#### SOURCE TEXT

2009-11-21

Receiving email in Google App Engine + Spring

Here's my Spring Controller which, at the moment, receives an email and prints various elements of the message to the log. The instructions here are very good and I only adapted it slightly for Spring.

Firstly I added the inbound-services section to my appengine-web.xml file. Next I added a url mapping to my Spring config:

<bean id="publicUrlMapping" 
  class="org.springframework.web.servlet.handler.SimpleUrlHandlerMapping">
    <property name="mappings">
        <props>
            <prop key="/_ah/mail/*">mailController</prop>
        </props>
    </property>
</bean>

Here is the MailController class:

import java.io.InputStream;
import java.io.UnsupportedEncodingException;
import java.util.Properties;

import javax.activation.DataHandler;
import javax.activation.DataSource;
import javax.mail.Address;
import javax.mail.Part;
import javax.mail.Session;
import javax.mail.internet.MimeMessage;
import javax.mail.internet.MimeMultipart;
import javax.servlet.http.HttpServletRequest;
import javax.servlet.http.HttpServletResponse;

import org.apache.commons.io.IOUtils;
import org.apache.commons.logging.Log;
import org.apache.commons.logging.LogFactory;
import org.springframework.web.servlet.ModelAndView;
import org.springframework.web.servlet.mvc.AbstractController;

public class MailController extends AbstractController {
    protected final Log logger = LogFactory.getLog(getClass());

    @Override
    protected ModelAndView handleRequestInternal(HttpServletRequest request, HttpServletResponse response) throws Exception {
        Properties props = new Properties(); 
        Session session = Session.getDefaultInstance(props, null); 
        MimeMessage message = new MimeMessage(session, request.getInputStream());

        Address[] from = message.getFrom();
        String fromAddress = "";
        if (from.length > 0) {
            fromAddress = from[0].toString();
        }

        String contentType = message.getContentType();
        InputStream inContent = null;
        logger.info("Message ContentType: ["+contentType+"]");

        if (contentType.indexOf("multipart") > -1) {
            //Need to get the first part only
            DataHandler dataHandler = message.getDataHandler();
            DataSource dataSource = dataHandler.getDataSource();
            MimeMultipart mimeMultipart = new MimeMultipart(dataSource);
            Part part = mimeMultipart.getBodyPart(0);            
            contentType = part.getContentType();
            logger.info("Part ContentType: ["+contentType+"]");
            inContent = (InputStream)part.getContent();
        } else {
            //Assume text/plain
            inContent = (InputStream)message.getContent();
        }
        
        String encoding = "";
        if (contentType.indexOf("charset=") > -1) {
            encoding = contentType.split("charset=")[1];
        }
        logger.info("Encoding: ["+encoding+"]");
        
        String content;
        try {
            content = IOUtils.toString(inContent, encoding.toUpperCase());
        } catch (UnsupportedEncodingException e) {
            content = IOUtils.toString(inContent);
        }
        
        logger.info("Received email from=["+fromAddress+"] subject=["+message.getSubject()+"]");
        logger.info("Content: "+content);
        
        return null;
    }
}

Note that on the Google page it says
The getContent() method returns an object that implements the Multipart interface. You can then call getCount() to determine the number of parts and getBodyPart(int index) to return a particular body part.

########

* REQUIRED ACTIONS
1. In the post on receiving email in Google App Engine with Spring, what did the author add first to the appengine-web.xml file?
2. Repeat the listing from its first line up to and including the line with "FORA DE COMBATE".

#### DATA UNDER STUDY

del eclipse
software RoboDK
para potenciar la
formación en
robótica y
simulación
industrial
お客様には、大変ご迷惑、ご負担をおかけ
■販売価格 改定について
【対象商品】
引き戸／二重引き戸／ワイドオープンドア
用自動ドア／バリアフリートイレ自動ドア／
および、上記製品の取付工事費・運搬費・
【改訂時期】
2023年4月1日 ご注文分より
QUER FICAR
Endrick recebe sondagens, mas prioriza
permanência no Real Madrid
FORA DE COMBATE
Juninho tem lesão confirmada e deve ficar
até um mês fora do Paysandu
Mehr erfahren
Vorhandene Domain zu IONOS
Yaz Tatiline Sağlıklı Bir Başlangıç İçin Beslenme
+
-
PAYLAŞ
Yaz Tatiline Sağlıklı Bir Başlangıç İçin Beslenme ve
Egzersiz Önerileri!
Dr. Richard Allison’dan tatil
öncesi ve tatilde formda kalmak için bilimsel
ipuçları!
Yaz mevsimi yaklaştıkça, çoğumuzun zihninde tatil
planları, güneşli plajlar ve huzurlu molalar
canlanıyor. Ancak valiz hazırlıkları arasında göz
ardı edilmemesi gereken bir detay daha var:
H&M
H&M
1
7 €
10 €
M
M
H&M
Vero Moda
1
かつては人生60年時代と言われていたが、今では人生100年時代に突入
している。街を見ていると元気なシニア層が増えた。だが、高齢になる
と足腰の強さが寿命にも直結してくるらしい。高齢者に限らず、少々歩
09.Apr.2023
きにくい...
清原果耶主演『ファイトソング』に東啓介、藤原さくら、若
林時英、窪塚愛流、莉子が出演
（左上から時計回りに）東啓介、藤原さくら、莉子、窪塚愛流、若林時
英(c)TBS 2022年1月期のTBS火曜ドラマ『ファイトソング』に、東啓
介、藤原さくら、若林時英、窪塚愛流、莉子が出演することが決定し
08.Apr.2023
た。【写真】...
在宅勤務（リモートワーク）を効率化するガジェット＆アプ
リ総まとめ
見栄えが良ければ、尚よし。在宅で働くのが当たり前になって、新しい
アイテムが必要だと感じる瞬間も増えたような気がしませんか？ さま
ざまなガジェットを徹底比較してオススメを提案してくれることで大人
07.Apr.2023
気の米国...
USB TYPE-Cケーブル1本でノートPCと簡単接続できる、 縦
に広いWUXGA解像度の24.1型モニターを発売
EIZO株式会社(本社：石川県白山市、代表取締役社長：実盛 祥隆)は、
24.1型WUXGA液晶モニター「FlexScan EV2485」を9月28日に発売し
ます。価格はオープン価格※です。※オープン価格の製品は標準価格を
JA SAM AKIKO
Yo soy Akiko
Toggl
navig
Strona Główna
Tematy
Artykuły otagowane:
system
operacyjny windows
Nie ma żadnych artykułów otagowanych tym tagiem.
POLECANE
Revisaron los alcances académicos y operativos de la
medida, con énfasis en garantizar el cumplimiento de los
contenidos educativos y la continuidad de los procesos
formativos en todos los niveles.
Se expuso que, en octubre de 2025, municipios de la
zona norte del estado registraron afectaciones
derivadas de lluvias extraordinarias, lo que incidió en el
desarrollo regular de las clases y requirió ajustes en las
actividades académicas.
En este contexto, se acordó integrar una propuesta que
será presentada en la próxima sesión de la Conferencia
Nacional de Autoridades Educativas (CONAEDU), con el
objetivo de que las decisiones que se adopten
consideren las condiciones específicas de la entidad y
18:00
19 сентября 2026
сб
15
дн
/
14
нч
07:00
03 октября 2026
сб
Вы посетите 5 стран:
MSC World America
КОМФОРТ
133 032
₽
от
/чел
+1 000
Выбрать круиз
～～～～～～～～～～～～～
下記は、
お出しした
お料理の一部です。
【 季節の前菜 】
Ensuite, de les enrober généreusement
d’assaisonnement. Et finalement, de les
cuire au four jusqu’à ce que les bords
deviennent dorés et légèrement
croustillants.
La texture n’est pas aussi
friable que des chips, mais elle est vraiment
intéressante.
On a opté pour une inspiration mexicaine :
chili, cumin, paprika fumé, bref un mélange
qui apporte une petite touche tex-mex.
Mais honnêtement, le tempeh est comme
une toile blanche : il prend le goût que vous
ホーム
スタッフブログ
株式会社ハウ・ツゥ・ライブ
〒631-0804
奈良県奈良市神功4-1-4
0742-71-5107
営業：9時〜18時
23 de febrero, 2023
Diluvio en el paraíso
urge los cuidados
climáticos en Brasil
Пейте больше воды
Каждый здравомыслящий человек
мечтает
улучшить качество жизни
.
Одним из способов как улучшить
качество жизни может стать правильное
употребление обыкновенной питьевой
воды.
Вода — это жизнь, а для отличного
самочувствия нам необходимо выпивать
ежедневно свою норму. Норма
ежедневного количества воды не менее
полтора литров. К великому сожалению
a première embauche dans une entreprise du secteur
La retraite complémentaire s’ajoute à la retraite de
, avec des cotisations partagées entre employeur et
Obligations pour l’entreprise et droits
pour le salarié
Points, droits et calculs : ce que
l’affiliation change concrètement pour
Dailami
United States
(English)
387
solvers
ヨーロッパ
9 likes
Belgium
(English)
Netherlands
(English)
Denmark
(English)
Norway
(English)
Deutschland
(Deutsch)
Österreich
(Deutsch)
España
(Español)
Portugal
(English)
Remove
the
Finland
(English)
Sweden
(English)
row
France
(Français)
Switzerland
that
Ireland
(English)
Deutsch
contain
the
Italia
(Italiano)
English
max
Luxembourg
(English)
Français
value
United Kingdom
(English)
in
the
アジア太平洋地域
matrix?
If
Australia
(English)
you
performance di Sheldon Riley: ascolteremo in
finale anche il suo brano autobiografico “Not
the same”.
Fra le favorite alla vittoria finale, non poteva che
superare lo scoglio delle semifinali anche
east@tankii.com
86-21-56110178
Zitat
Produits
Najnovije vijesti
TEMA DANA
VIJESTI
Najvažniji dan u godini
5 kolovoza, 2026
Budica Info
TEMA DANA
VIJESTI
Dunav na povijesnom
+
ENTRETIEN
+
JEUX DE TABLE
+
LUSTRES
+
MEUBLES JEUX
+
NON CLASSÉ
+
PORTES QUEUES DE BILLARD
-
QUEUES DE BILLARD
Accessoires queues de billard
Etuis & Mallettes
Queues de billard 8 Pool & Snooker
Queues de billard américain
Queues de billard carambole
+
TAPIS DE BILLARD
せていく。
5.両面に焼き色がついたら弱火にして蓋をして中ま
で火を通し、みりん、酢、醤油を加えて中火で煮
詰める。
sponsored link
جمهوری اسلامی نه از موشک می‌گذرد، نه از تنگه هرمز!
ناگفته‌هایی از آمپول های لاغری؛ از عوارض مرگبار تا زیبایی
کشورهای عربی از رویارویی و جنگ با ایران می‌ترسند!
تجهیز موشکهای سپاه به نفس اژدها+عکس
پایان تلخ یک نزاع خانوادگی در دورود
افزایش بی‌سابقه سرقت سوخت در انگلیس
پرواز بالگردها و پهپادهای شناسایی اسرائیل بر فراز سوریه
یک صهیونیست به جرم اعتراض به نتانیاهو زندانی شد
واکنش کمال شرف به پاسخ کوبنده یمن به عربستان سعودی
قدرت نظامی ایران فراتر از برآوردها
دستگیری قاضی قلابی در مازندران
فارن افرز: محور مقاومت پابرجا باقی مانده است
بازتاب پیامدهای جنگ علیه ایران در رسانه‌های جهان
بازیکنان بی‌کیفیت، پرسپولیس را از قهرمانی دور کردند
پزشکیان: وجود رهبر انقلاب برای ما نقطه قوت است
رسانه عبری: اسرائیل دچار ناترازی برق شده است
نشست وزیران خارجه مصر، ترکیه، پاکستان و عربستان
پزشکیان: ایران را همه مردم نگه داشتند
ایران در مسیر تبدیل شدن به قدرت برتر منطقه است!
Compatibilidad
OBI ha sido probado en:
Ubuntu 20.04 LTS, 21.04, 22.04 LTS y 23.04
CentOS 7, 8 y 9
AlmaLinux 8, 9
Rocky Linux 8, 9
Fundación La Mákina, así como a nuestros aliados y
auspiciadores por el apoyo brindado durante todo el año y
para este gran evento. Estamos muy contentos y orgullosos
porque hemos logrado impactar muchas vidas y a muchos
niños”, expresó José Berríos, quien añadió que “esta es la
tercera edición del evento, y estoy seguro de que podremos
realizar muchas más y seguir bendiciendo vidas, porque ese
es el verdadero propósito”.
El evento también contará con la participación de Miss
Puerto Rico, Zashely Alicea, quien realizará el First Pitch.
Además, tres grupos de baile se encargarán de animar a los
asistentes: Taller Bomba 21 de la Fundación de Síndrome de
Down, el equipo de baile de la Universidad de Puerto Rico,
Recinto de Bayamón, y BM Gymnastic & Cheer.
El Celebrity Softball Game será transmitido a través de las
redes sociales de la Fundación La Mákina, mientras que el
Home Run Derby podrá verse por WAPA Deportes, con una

########

* SOLVED TASKS
1. The inbound-services section.

2.
del eclipse
software RoboDK
para potenciar la
formación en
robótica y
simulación
industrial
お客様には、大変ご迷惑、ご負担をおかけ
■販売価格 改定について
【対象商品】
引き戸／二重引き戸／ワイドオープンドア
用自動ドア／バリアフリートイレ自動ドア／
および、上記製品の取付工事費・運搬費・
【改訂時期】
2023年4月1日 ご注文分より
QUER FICAR
Endrick recebe sondagens, mas prioriza
permanência no Real Madrid
FORA DE COMBATE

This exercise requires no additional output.